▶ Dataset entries
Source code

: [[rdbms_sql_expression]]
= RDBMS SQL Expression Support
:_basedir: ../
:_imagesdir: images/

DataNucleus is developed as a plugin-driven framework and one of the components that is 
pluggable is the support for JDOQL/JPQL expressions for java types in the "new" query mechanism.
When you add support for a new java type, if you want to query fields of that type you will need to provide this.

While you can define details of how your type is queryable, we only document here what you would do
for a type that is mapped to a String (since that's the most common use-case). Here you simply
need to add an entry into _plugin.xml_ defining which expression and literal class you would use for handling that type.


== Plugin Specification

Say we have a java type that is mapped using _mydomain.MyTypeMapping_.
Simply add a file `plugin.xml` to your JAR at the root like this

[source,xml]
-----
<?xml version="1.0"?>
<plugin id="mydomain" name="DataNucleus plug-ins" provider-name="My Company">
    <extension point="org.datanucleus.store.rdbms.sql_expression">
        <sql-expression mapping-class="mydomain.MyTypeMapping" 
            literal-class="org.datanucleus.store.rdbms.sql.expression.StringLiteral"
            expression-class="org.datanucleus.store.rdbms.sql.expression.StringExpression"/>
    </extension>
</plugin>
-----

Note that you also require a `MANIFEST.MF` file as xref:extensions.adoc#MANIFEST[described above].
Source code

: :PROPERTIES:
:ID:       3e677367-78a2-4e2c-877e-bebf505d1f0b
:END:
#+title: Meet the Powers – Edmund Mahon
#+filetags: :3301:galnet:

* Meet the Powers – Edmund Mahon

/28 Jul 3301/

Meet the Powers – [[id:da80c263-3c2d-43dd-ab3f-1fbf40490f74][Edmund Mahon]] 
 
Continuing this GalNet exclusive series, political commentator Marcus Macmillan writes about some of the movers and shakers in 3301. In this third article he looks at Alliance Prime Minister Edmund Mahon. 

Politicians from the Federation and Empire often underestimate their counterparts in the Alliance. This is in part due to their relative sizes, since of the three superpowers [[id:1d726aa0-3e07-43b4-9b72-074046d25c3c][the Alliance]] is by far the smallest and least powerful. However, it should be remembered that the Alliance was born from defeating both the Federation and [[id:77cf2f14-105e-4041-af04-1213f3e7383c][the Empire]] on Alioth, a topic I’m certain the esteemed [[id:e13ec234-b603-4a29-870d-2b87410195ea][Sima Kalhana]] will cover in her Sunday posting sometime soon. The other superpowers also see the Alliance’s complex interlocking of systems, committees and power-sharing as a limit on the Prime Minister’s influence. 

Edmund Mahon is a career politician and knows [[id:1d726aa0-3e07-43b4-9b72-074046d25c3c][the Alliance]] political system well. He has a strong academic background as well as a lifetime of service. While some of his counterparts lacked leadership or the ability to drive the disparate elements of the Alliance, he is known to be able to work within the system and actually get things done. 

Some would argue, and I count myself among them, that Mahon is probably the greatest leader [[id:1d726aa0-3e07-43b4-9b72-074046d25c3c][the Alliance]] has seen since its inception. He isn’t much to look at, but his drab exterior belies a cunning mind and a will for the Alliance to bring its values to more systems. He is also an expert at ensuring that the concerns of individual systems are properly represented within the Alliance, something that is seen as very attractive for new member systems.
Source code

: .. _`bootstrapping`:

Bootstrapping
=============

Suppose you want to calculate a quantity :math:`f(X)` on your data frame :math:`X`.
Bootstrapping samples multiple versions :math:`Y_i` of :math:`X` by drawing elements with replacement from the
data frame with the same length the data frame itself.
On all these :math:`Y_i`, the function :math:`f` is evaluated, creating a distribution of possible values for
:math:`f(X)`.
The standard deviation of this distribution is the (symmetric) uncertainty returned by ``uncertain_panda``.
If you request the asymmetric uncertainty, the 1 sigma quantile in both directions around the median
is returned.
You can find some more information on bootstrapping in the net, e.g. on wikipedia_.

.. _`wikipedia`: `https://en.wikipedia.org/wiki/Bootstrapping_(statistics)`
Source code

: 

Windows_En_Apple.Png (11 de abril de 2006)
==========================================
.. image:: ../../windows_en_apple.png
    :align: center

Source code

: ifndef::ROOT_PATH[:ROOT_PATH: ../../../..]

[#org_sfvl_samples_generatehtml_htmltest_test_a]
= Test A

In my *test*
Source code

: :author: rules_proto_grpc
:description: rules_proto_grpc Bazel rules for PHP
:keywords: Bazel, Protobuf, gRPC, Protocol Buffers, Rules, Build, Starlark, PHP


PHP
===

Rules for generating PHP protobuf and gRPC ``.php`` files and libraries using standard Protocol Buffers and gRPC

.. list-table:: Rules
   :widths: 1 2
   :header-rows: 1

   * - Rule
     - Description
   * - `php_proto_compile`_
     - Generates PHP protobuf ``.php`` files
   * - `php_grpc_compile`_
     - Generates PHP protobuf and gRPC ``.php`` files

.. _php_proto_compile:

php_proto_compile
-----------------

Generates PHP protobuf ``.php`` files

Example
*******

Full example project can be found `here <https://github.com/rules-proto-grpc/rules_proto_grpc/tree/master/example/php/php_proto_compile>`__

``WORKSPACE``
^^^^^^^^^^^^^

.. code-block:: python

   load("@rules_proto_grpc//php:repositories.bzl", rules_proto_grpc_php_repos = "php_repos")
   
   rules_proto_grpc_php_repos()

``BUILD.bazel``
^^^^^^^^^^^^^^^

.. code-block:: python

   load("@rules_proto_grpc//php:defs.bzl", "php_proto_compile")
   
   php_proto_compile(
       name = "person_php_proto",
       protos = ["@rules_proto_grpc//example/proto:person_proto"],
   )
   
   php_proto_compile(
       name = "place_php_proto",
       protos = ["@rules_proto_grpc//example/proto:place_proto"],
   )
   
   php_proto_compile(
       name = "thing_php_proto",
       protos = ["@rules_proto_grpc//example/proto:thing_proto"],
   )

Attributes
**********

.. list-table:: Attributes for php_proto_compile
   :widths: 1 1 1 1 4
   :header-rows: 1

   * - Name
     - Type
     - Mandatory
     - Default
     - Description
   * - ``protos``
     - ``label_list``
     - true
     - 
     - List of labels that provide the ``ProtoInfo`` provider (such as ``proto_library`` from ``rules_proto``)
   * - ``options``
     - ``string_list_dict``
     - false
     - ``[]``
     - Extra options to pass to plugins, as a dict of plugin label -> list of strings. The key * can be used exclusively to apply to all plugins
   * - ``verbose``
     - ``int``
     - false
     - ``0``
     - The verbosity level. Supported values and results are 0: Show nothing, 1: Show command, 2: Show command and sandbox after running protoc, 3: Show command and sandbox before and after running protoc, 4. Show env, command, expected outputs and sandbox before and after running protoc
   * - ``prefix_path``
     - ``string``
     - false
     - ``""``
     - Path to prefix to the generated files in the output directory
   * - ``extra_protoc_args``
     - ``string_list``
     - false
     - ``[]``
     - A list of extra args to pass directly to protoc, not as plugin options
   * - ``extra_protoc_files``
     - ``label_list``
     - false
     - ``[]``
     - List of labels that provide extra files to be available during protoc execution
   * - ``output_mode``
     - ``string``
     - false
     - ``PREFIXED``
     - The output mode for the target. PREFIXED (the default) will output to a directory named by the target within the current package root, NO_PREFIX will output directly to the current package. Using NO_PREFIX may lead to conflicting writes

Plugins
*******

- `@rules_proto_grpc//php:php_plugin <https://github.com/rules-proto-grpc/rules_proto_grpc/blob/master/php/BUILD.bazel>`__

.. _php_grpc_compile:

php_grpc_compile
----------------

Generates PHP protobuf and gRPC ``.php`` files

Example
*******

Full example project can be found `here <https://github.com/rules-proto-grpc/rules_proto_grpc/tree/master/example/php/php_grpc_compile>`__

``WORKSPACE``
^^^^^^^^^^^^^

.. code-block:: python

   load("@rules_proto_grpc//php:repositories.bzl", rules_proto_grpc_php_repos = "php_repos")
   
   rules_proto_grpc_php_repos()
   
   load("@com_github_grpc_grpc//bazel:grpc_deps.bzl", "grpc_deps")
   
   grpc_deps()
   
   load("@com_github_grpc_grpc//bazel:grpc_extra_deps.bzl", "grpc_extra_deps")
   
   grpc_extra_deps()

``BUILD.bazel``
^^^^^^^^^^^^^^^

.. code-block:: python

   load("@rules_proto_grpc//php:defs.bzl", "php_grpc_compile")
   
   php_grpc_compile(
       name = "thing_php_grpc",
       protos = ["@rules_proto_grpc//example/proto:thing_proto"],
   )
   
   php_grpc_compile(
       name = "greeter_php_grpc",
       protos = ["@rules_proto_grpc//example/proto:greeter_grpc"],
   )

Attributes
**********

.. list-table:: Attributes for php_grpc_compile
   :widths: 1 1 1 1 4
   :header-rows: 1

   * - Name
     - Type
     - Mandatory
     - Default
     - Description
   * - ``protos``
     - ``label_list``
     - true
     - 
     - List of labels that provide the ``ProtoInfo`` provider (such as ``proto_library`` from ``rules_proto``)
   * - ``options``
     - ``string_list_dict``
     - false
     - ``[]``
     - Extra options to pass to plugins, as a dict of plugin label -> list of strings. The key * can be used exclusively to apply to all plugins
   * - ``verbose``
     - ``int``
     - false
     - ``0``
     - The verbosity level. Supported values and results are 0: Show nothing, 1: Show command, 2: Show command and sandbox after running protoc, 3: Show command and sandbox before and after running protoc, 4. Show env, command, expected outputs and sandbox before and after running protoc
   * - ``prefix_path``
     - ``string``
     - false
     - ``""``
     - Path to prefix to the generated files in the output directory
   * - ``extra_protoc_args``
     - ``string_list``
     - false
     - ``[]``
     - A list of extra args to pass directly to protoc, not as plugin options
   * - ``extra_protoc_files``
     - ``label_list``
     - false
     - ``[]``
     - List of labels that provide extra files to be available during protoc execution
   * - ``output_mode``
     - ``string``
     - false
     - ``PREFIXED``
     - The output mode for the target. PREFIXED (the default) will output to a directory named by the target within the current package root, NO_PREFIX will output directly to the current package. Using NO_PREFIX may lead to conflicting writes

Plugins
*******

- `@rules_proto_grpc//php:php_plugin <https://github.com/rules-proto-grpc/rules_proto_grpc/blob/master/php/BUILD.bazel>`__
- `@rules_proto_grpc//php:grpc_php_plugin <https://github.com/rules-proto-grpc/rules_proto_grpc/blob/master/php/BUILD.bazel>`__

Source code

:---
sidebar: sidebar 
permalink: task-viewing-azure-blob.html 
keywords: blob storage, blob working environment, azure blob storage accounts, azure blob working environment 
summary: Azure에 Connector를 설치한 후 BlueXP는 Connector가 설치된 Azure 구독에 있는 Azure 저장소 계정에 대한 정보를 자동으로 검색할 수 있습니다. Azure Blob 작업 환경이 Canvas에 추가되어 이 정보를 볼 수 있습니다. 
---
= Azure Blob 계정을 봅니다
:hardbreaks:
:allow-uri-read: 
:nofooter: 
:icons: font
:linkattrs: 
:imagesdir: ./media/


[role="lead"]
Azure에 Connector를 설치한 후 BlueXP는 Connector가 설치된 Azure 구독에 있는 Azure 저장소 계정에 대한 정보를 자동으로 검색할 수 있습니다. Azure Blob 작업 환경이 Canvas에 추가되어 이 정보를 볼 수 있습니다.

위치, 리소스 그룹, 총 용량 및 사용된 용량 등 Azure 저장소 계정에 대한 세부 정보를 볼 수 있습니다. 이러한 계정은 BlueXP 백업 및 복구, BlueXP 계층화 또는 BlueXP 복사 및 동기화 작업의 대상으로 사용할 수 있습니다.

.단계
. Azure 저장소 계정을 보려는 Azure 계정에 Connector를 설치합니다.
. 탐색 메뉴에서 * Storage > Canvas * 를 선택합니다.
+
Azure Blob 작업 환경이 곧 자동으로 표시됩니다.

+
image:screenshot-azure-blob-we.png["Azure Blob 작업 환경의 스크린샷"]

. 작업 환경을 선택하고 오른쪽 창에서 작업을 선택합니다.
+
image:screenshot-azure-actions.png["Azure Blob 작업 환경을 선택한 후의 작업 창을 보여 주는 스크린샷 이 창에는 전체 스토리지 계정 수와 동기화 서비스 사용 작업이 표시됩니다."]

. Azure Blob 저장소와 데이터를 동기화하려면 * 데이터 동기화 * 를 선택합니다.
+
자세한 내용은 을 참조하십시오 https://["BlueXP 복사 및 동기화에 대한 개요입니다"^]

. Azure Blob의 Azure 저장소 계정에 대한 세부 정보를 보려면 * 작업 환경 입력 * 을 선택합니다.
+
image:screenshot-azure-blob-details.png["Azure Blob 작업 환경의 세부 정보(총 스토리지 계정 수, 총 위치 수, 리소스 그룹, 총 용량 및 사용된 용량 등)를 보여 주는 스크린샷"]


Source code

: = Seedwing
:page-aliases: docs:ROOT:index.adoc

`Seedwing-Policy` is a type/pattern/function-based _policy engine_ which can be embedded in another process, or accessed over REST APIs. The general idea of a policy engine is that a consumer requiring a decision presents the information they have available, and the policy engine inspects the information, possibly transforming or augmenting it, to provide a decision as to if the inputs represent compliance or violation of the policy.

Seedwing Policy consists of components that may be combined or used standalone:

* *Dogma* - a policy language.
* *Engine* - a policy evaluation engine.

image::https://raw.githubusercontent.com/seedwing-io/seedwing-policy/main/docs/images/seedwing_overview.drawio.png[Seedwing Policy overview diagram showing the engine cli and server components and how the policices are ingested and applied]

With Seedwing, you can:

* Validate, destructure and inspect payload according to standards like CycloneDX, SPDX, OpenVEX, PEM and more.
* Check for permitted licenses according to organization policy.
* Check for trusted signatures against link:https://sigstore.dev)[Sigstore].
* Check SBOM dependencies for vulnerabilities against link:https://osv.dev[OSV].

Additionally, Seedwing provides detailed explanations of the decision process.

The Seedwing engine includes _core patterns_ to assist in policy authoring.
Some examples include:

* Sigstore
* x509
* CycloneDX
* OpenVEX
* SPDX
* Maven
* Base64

▶ TASK DIRECTIONS
Your answer must consist only of the lines from the start of the records above through the line with "need to add", each retyped exactly.

▶ THE ANSWER
Source code

: [[rdbms_sql_expression]]
= RDBMS SQL Expression Support
:_basedir: ../
:_imagesdir: images/

DataNucleus is developed as a plugin-driven framework and one of the components that is 
pluggable is the support for JDOQL/JPQL expressions for java types in the "new" query mechanism.
When you add support for a new java type, if you want to query fields of that type you will need to provide this.

While you can define details of how your type is queryable, we only document here what you would do
for a type that is mapped to a String (since that's the most common use-case). Here you simply
need to add an entry into _plugin.xml_ defining which expression and literal class you would use for handling that type.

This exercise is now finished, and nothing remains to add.